In the end, we learn that the truck driver was just taking the ‘kidnapped’ woman to rehab. He’s a good guy, even though he inexplicably heads home to his cabin in the woods with the convoy still following him. The real villain, who ultimately kills the truck driver and kidnaps the couple, is Mr. Moustache. They might as well have given him a black cape and shifty eyes, because this twist should surprise no one. The truck driver character might go down as the worst red herring in history, and is just one more reason why Amusement is so bad.
The next segment features the same killer clown shown on Amusement‘s jewel case, and isn’t nearly as awful as the first or third stories, but that’s mostly because it’s short, simple, and derivative of better work. We meet Tabitha, who’s visiting her Aunt’s family in a wealthy suburban home. Arriving at the house in the late afternoon, Tabitha finds her little cousins playing safely in their bedroom sans babysitter. When she asks the kids about the missing babysitter, they answer with cryptic shrugs and laughter. As if that weren’t unsettling enough, there’s a psychopath-sized clown doll sitting in a rocking chair in the guest bedroom. It eventually chases her around the house, and IOCTP, she barricades herself behind a hollow-core bedroom door and jumps out the window, eventually hiding out in a garden shed.
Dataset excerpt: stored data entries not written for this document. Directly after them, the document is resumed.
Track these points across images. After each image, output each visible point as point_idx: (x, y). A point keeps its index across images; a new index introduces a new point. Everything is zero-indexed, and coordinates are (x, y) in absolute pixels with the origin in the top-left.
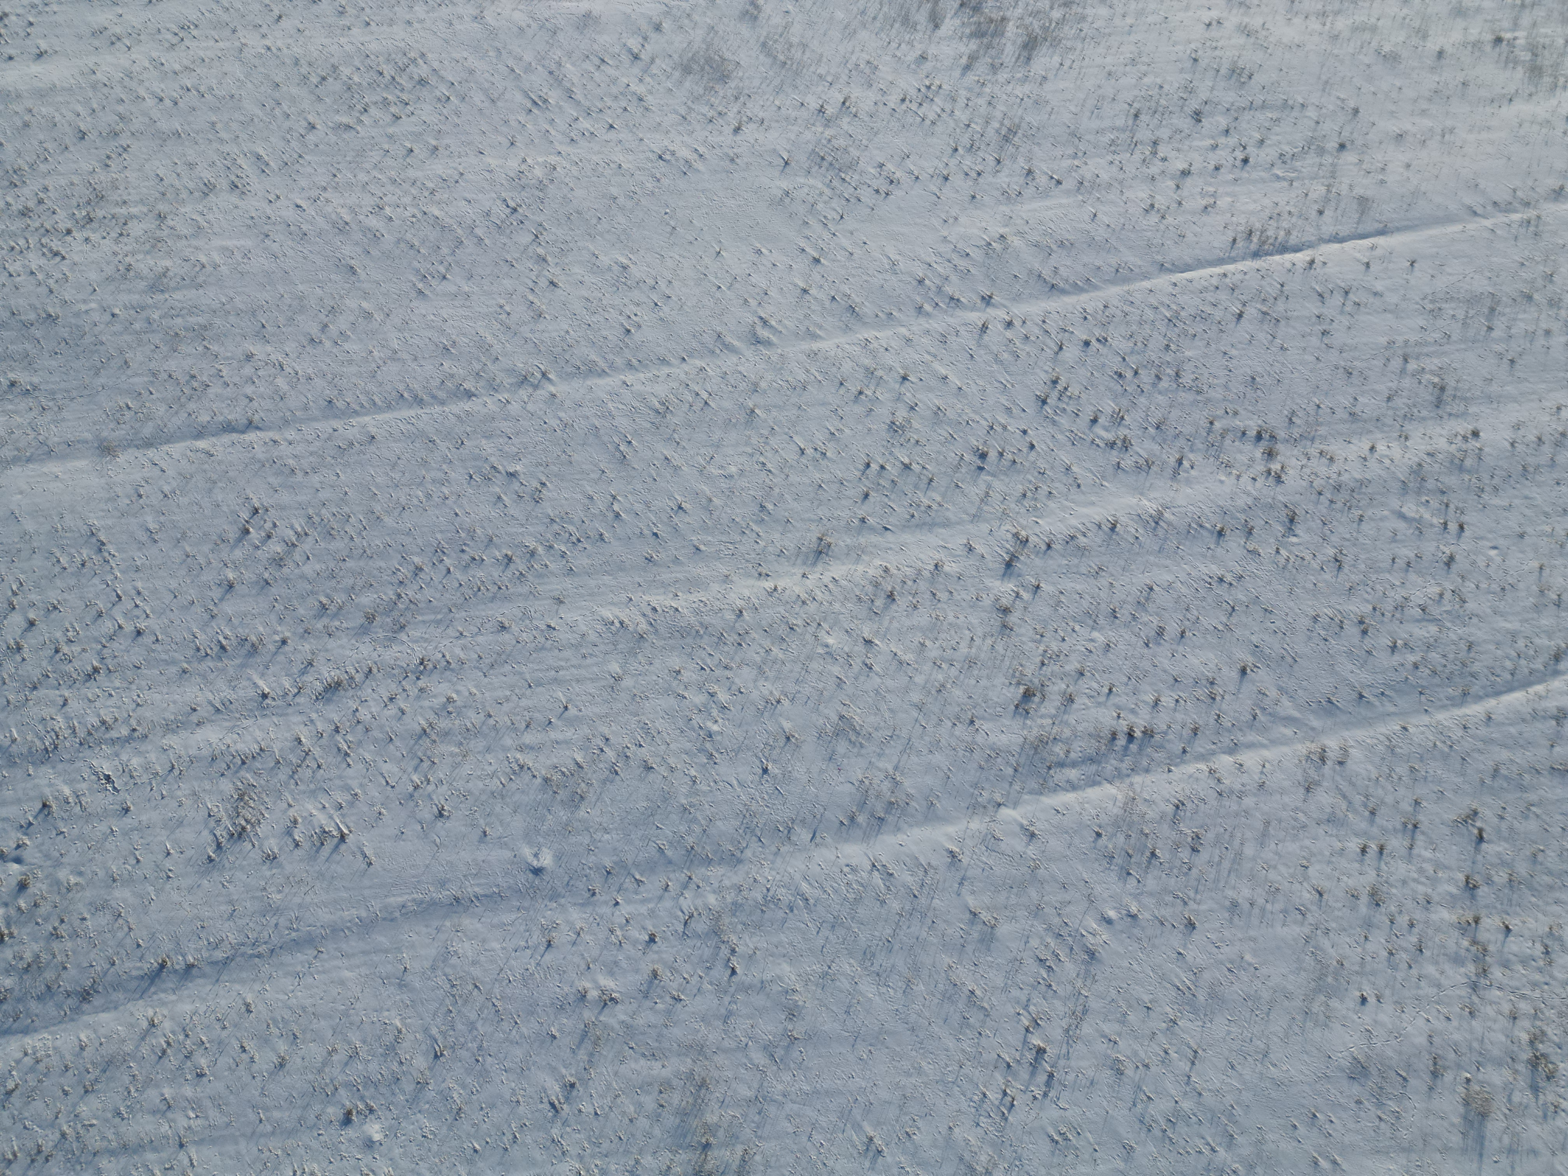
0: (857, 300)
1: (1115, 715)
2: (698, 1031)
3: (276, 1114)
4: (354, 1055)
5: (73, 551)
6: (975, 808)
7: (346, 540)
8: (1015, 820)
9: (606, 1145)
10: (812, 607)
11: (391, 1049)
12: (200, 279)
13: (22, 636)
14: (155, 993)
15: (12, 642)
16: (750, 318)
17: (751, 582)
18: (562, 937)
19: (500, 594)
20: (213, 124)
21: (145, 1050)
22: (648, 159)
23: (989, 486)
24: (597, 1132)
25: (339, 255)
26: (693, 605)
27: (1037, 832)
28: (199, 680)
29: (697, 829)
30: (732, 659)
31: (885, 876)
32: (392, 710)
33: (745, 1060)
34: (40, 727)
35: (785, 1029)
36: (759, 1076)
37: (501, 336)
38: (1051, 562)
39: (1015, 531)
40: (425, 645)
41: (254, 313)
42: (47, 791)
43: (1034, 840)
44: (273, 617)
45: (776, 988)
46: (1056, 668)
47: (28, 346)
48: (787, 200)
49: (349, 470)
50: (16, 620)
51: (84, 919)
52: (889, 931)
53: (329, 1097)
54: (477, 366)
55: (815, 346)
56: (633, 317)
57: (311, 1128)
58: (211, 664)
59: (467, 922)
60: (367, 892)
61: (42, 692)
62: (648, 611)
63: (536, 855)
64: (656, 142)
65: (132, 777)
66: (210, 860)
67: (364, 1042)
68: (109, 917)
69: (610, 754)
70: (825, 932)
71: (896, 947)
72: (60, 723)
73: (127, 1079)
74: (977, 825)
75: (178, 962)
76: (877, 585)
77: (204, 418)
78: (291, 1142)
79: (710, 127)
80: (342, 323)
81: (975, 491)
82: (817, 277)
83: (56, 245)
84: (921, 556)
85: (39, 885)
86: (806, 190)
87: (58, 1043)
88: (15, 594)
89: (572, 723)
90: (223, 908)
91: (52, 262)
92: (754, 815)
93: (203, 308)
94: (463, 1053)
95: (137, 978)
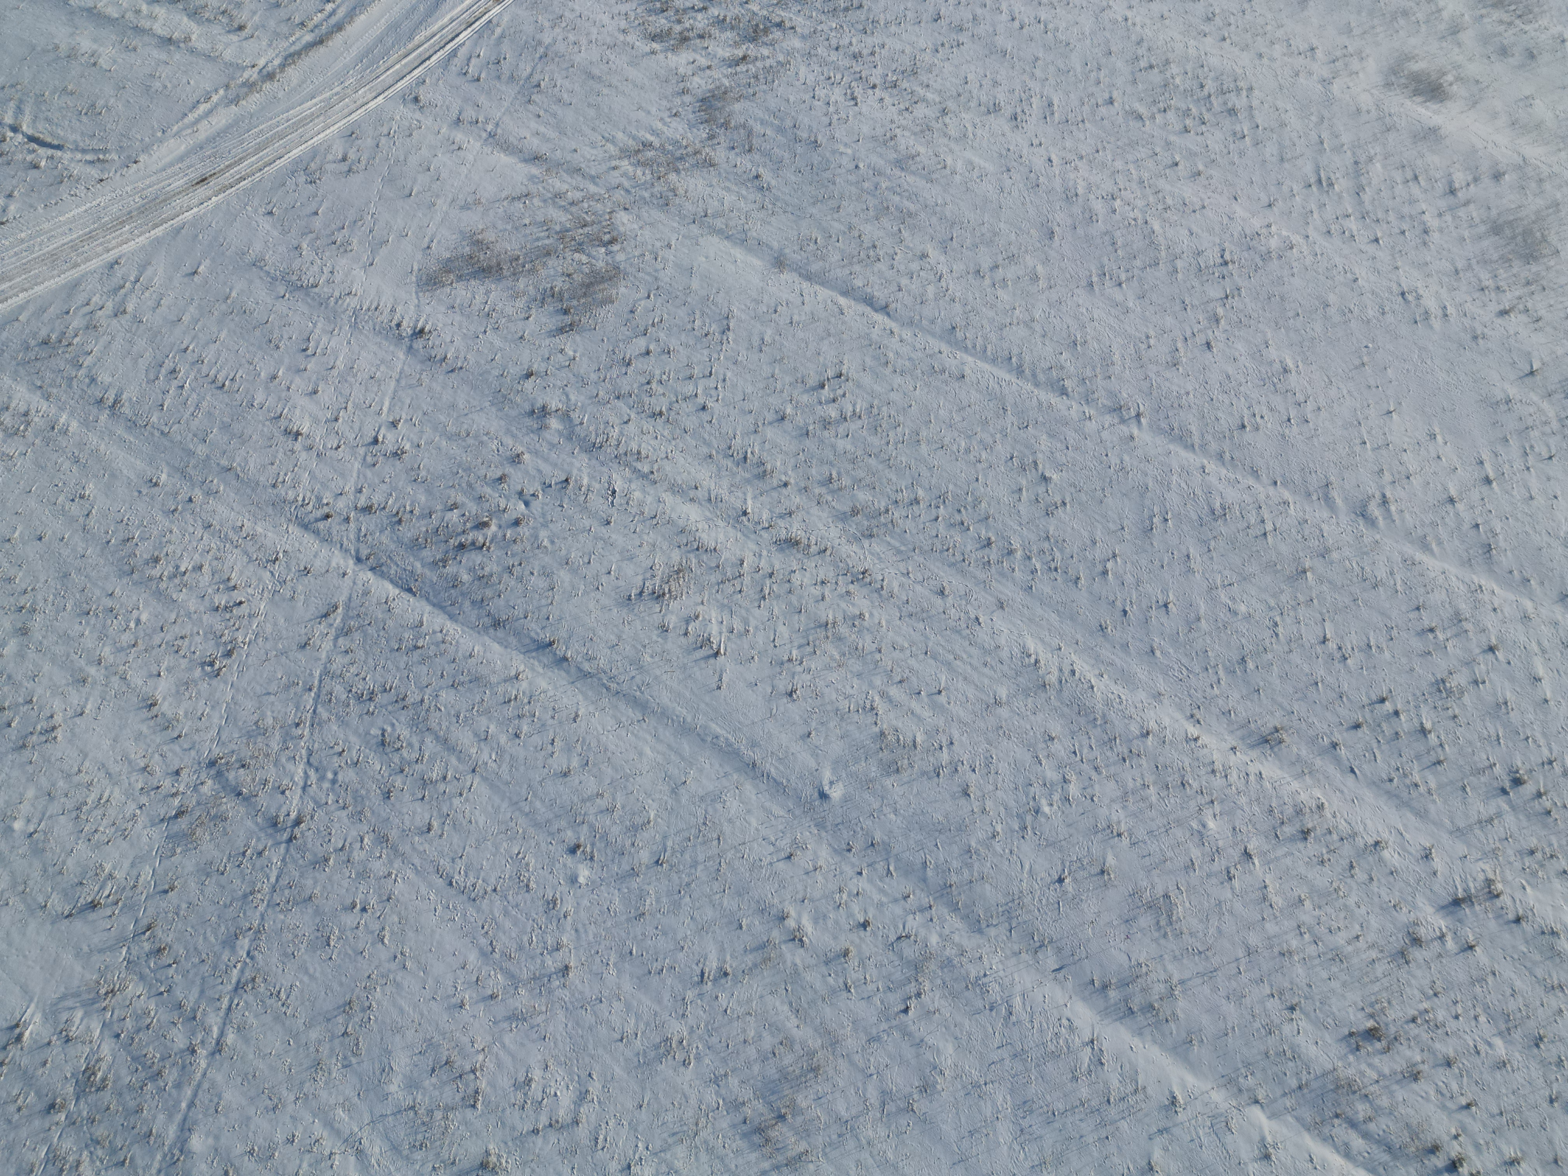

There’s a plot device in this story that’s copied directly from the script of When a Stranger Calls. And I mean literally copied, like Ctrl+C, since the writer responsible for the remake of Stranger also wrote this piece of crap.
Finally, we follow good girl Lisa as she and her boyfriend try to find a missing roommate in a hotel. It’s supposed to be a spooky hotel, because there’s a killer Victrola in the lobby, and the hotel manager wears the exact same outfit as the torturers in the Hostel movies. After posing as a health inspector (in a clever nod to The Three Stooges, I suspect!), Lisa’s boyfriend searches the hotel, only to be murdered by the evil Victrola. After waiting for a few hours (IOCTP), Lisa sneaks into the hotel, only to run into more trouble when she finds a corpse farm in the attic.
The Ft. Pierce rest stop Men’s room was renowned for its Gory Hole
Amusement wraps up by bringing all three girls together in the murderer’s remote and strangely well-lit dungeon, revealing that each girl had been terrorized by (surprise!) the same psychopath who traumatized them as kids. Unfortunately, the vignettes don’t even make sense in that context. The killer trucker debacle notwithstanding, the third girl seeks the killer out on her own. It’s a total mess.
There are no decent kills, either. A mutilated Rat provides the film’s only real shock.
There
are no extras. There’s a bonus digital copy, seemingly added to thwart pirates with really shitty taste.
The film looks and sounds great, but it’s by no means a reference disc.